Jeremiah 28:13-14 – The Path of Perfect Anger

13 “Go and tell Hananiah, saying, ‘Thus says the Lord: “You have broken the yokes of wood, but you have made in their place yokes of iron.” 14 For thus says the Lord of hosts, the God of Israel: “I have put a yoke of iron on the neck of all these nations, that they may serve Nebuchadnezzar king of Babylon; and they shall serve him. I have given him the beasts of the field also.” ’ ”Jeremiah 28:13-14, New King James Version

"He prepared a path for his anger," phrases the opening of Psalm 78:50 cogently in the New King James Version. Human anger explodes and splatters in reaction, falling far short of Aristotle's goal of being angry in the right way, at the right time, and at the right target. But God's anger is perfect, proportional, and just.

So comes the progression of Jeremiah 28:13-14. He presents His people with Jeremiah, confrontation on their own scale, in their own dialect, from among their brethren. As they ignore this specifically dosed-out mercy, God tells Jeremiah to use a prop, a sort of parable, to get their attention. Perhaps, He has been holding over his prophet as He charges his men to engage again and again, they will repent.

Perhaps the play's the thing wherewith to catch the conscience of fallen kings, the erstwhile heirs to Lord Adam and Lady Eve. He plays out, brothers and sisters, stories before us with at least as much compelling creativity as He displayed with Jeremiah. Will pick up hints to the one, great Gospel story from Shakespeare? Will we learn from television? Will we learn from friends and brethren like us in so many ways whom he sends to play out before us the cost of sin without, by His forbearance, the yoke ever touching our neck?

We are the workers in the vineyard in Christ's chilling parable. The Master of the vineyard has sent workers to remind us of our due, and we have ignored them. We have, in a sense, killed them by ignoring the image of God on men and His uses of them to call us to repent. Yet He still calls, still schemes. Like that Master, He reasons, surely they will not reject My Son. Yet we do. He is not novel now. In the darkness of our minds, we connect rejecting His prerogatives with laying claim to Earth and all its pleasures ourselves.

Thus confronted, will we continue to change the channel, break the yoke, thinking that by negating the picture of this particular consequence we allay our guilt before God? Will we continue to dismiss His variegated confrontations of our sin nature until those sanctions actually begin to touch us, to restrict us more and more heavily like a yoke of iron? How gentle and preparatory someone else's yoke of wood will seem in retrospect! Will we realize with Otto von Bismarck, only too late, "Any fool can learn from his own mistakes. We want to learn from the mistakes of others."

The consequences of practice and progressive indifference are drastic. By individuals not repenting, a whole nation fell and was uprooted. By parents not repenting, children were born in exile and closed their parents' eyes in a strange land. For those who got to come back after the 70 years of exile were completed, they wept over the destroyed Temple and over the small beginnings they must now undertake.
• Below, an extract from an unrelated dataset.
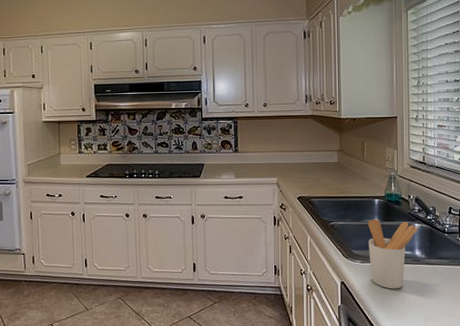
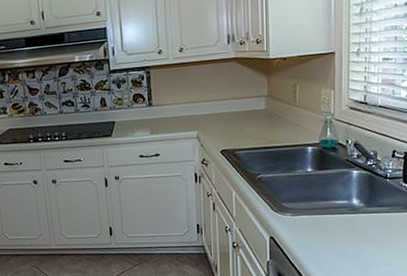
utensil holder: present [368,218,418,289] -> none [300,168,356,241]

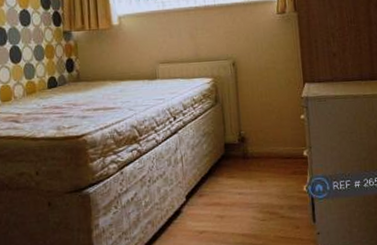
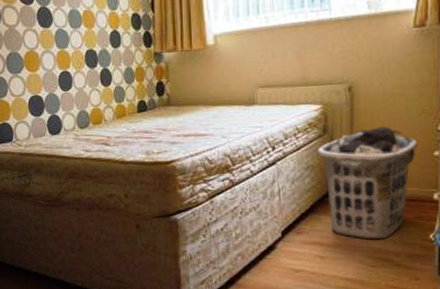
clothes hamper: none [211,95,289,197] -> present [317,126,419,240]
Even more completely, beloved, Psalm 78:50, echoed by Romans later, warns of sin's ultimate consequences. They aren't manageable, a yoke of wood to be broken as an inconvenient reminder some other impolite soul brings before us. They are mortal. The psalmist concludes what comes down to us as the end of that verse with the reminder God did not spare His people from death and actively, sovereignly gave them over to the plague."

Yes, but for God's intervention between even the lost and the plague that connects sin and death, all would perish. That He has spared the indifferent heretofore shows what Ambrose implores in On Repentance." "He waits for our tears, that He may pour forth His goodness."

That goodness calls to us at least as compellingly as looming judgment. "The vial of wrath drops," compares Mercy and Truth of God by Thomas Watson, "but the fountain of mercy runs." If He will employ a yoke of wood, then a yoke of iron, move kings and nations to vindicate His glory when we prefer ought to Him, how many variables is He moving to woo our physical hearts? How many sunrises has He resiliently raised over the just and the unjust is a beacon of His mercies which are new every morning, lunch dented by our last rejection?